### [TEXT SHOWN]
------------------------------------

The vestararius was the manager of the medieval Roman Curia office of the vestiarium (cf. the Byzantine imperial wardrobe and treasury, the vestiarion), responsible for the management of papal finances as well as the papal wardrobe. The vestiarium is mentioned as the papal treasury as early as the seventh century, during the period of Byzantine cultural hegemony in the West called the "Byzantine Papacy", but the vestararius itself is attested to only from the eighth century.

Along with the highest financial officers arcarius and the sacellarius, the vestararius was one of the three most important staff officials of the Lateran Palace (the palatini). By the ninth century, the vestararius was a member of the papal household second only to the seven judges, while the other two offices figured among the "seven judges of the palace" who constituted the core of the papal court. While the other offices were responsible for the collection and dispensation of papal assets, respectively, the vestararius was responsible for guarding the wealth, possibly depositing in the wardrobe along with the papal vestiments. The vestararius was also responsible for the written financial archives and accounts, and may have received and distributed some sums independently of the other offices.

By 813, the vestararius was seated beside the pope in the Palace in giving judgement and in 875 was sent as an embassy to the Holy Roman Emperor. Theophylact I, Count of Tusculum, who for all intents and purposes ran the temporal affairs of the papacy during the saeculum obscurum of the first half of the tenth century, was a holder of the office of vestararius. His wife, Theodora, held the extraordinary position of vestararissa.

------------------------------------

### [ENTRIES PROVIDED]
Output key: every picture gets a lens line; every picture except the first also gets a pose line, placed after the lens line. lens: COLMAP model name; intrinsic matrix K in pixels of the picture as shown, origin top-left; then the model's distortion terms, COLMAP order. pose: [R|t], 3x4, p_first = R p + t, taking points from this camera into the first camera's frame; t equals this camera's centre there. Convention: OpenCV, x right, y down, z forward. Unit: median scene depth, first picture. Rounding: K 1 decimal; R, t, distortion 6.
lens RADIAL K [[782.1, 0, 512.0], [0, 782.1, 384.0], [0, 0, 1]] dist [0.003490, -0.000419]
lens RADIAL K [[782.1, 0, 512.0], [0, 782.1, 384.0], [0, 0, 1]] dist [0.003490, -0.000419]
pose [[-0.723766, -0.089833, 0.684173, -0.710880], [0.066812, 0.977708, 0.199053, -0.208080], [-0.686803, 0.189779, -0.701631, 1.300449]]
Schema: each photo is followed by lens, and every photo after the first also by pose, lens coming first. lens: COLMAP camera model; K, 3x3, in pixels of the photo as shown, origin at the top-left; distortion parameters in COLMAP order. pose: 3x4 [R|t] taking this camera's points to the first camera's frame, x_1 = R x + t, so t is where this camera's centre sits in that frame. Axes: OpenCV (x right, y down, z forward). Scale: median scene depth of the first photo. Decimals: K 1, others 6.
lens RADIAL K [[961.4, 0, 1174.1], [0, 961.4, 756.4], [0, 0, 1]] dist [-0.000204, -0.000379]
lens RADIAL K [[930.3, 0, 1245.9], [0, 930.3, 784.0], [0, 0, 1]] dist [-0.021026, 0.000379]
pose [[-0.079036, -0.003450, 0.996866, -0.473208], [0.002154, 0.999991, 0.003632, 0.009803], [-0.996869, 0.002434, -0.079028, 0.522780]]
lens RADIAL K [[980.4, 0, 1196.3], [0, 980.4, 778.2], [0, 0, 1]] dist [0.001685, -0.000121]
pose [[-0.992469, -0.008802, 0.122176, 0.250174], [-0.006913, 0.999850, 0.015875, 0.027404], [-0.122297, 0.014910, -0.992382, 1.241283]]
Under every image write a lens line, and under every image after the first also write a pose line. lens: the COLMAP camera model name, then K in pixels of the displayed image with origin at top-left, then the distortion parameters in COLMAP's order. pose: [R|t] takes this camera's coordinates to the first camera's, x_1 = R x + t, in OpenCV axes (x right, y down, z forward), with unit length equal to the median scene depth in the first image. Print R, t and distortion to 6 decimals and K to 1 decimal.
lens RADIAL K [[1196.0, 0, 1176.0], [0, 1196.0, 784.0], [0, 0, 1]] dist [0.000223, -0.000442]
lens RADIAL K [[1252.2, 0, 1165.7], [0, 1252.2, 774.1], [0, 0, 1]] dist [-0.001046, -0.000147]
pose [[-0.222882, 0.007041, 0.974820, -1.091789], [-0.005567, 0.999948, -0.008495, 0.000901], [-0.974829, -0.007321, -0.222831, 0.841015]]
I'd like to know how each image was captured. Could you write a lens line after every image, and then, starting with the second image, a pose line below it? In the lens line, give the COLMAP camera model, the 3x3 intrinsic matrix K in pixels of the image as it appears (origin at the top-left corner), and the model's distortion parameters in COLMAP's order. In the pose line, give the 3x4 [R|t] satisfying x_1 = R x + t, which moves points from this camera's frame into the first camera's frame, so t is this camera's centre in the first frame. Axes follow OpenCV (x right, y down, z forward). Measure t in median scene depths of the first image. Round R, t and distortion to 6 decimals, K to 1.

------------------------------------

### [EXERCISE TASKS]
[A] Write out the passage on the vestararius from "By 813, the" up to and including "position of vestararissa.".
[B] Answer these questions from the passage on the vestararius:
(i) From which century is the vestararius itself attested?
(ii) By the ninth century, to whom was the vestararius second in the papal household?
(iii) What position did Theodora hold?

### [SOLUTIONS TO THE TASKS]
[A]
By 813, the vestararius was seated beside the pope in the Palace in giving judgement and in 875 was sent as an embassy to the Holy Roman Emperor. Theophylact I, Count of Tusculum, who for all intents and purposes ran the temporal affairs of the papacy during the saeculum obscurum of the first half of the tenth century, was a holder of the office of vestararius. His wife, Theodora, held the extraordinary position of vestararissa.

[B]
(i) The eighth century.
(ii) Only the seven judges.
(iii) Vestararissa.